October 29, 2011 at 6:02 AM
The emotion that goes into private teaching has to be one of the hardest things to learn how to deal with. It's different from a school teacher who already knows from the get-go that they have students for a set amount of time. A private music teacher should, ideally, be taking students with the intention of teaching them over a long period of time.
So much focus tends to fall on the student's struggles. How is the student progressing? What are the student's goals? Should the student be with this teacher or that teacher? Very rarely is the teacher as a person even considered in all of this. They are simply "the teacher."

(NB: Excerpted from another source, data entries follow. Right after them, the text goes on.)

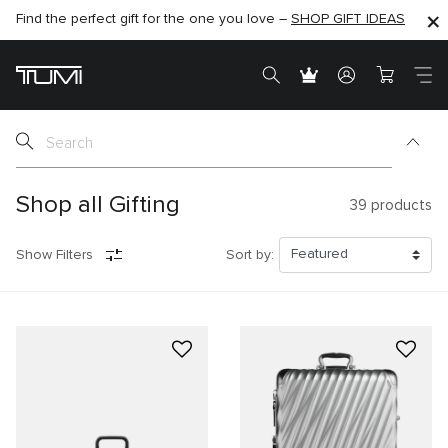
Find the perfect gift for the one you love –
SHOP NOW
SHOP NOW
SHOP GIFT IDEAS
SEMI-ANNUAL SALE UP TO 60% OFF –
Shop all Gifting
39
products
Show Filters
Sort by:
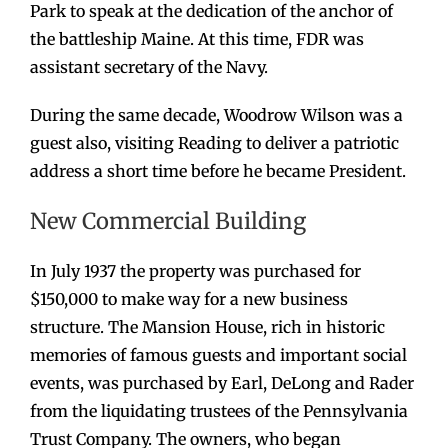
Park to speak at the dedication of the anchor of
the battleship Maine. At this time, FDR was
assistant secretary of the Navy.
During the same decade, Woodrow Wilson was a
guest also, visiting Reading to deliver a patriotic
address a short time before he became President.
New Commercial Building
In July 1937 the property was purchased for
$150,000 to make way for a new business
structure. The Mansion House, rich in historic
memories of famous guests and important social
events, was purchased by Earl, DeLong and Rader
from the liquidating trustees of the Pennsylvania
Trust Company. The owners, who began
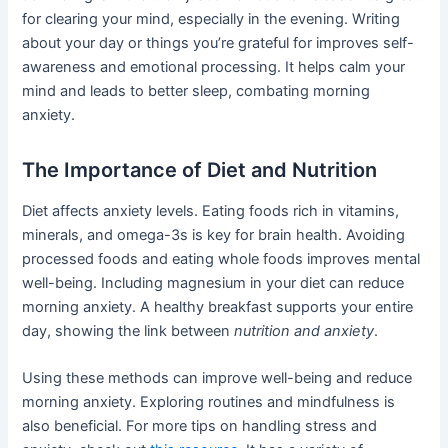
for clearing your mind, especially in the evening. Writing
about your day or things you’re grateful for improves self-
awareness and emotional processing. It helps calm your
mind and leads to better sleep, combating morning
anxiety.
The Importance of Diet and Nutrition
Diet affects anxiety levels. Eating foods rich in vitamins,
minerals, and omega-3s is key for brain health. Avoiding
processed foods and eating whole foods improves mental
well-being. Including magnesium in your diet can reduce
morning anxiety. A healthy breakfast supports your entire
day, showing the link between
nutrition and anxiety
.
Using these methods can improve well-being and reduce
morning anxiety. Exploring routines and mindfulness is
also beneficial. For more tips on handling stress and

Yes, it is the teacher's job to be "the teacher" rather than "a friend." But private teaching is not an easy task. It requires an enormous amount of energy to try and keep a student motivated when the student is so clearly losing interest. Being connected enough to share a laugh with a student but at the same time being able to let go when the student wants to move on is always rough.

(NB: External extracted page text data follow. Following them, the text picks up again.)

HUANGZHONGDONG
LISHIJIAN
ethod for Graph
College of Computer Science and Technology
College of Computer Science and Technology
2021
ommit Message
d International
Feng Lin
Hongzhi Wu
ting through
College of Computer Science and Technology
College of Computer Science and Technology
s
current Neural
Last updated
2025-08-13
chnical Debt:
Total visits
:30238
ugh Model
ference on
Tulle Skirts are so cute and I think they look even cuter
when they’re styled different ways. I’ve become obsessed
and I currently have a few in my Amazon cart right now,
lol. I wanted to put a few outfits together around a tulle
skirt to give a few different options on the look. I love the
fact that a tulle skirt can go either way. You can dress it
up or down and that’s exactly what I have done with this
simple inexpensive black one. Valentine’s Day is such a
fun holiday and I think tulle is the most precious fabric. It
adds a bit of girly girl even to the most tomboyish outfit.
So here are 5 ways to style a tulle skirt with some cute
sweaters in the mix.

Most experienced teachers know that there are usually many outside forces that contribute to a student's decision to quit. But it still feels like a bit of a teaching failure when they do. At the same time, a teacher can't help but feel proud when a student has a major playing milestone.
The intent of this is not to rant; merely to make the non-teachers aware of both sides of the coin. And to ask that if you appreciate your teacher, you should tell them every once in awhile. Teachers need encouragement too!
This was more just of a general observation. I'll hear people talking about their music teachers like they are fad diets or something. Like, maybe they'll try a new one next week because the current one is working fast enough.
Music doesn't work like that. It's going to be a long term process for both the student AND the teacher.